#### Data to process ####
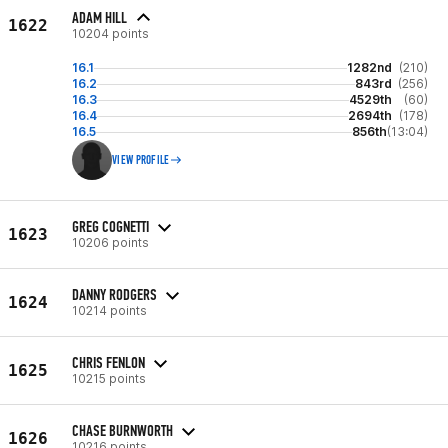
ADAM HILL
1622
10204 points
16.1
1282nd
(210)
16.2
843rd
(256)
16.3
4529th
(60)
16.4
2694th
(178)
16.5
856th
(13:04)
VIEW PROFILE
GREG COGNETTI
1623
10206 points
DANNY RODGERS
1624
10214 points
CHRIS FENLON
1625
10215 points
CHASE BURNWORTH
1626
10216 points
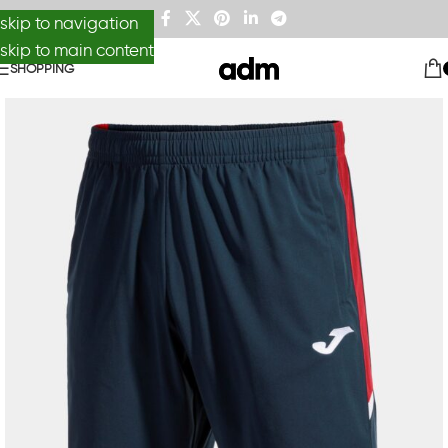
skip to navigation
skip to main content
SHOPPING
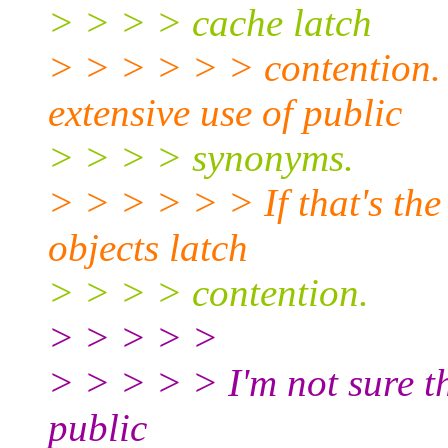
> > > > cache latch
> > > > > > contention.
extensive use of public
> > > > synonyms.
> > > > > > If that's the
objects latch
> > > > contention.
> > > > >
> > > > > I'm not sure th
public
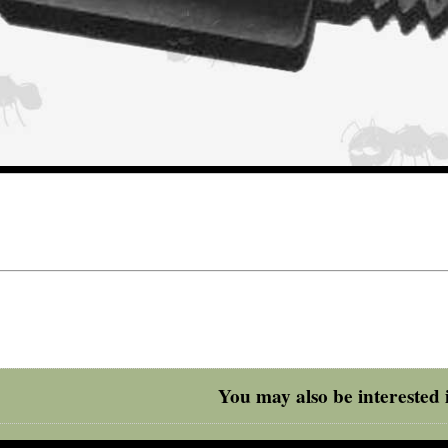
You may also be interested i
####
## Directions for this task
Could you transcribe every entry above exactly, leaving out the images?

## Finished exercise
ADAM HILL
1622
10204 points
16.1
1282nd
(210)
16.2
843rd
(256)
16.3
4529th
(60)
16.4
2694th
(178)
16.5
856th
(13:04)
VIEW PROFILE
GREG COGNETTI
1623
10206 points
DANNY RODGERS
1624
10214 points
CHRIS FENLON
1625
10215 points
CHASE BURNWORTH
1626
10216 points
skip to navigation
skip to main content
SHOPPING
> > > > cache latch
> > > > > > contention.
extensive use of public
> > > > synonyms.
> > > > > > If that's the
objects latch
> > > > contention.
> > > > >
> > > > > I'm not sure th
public
You may also be interested i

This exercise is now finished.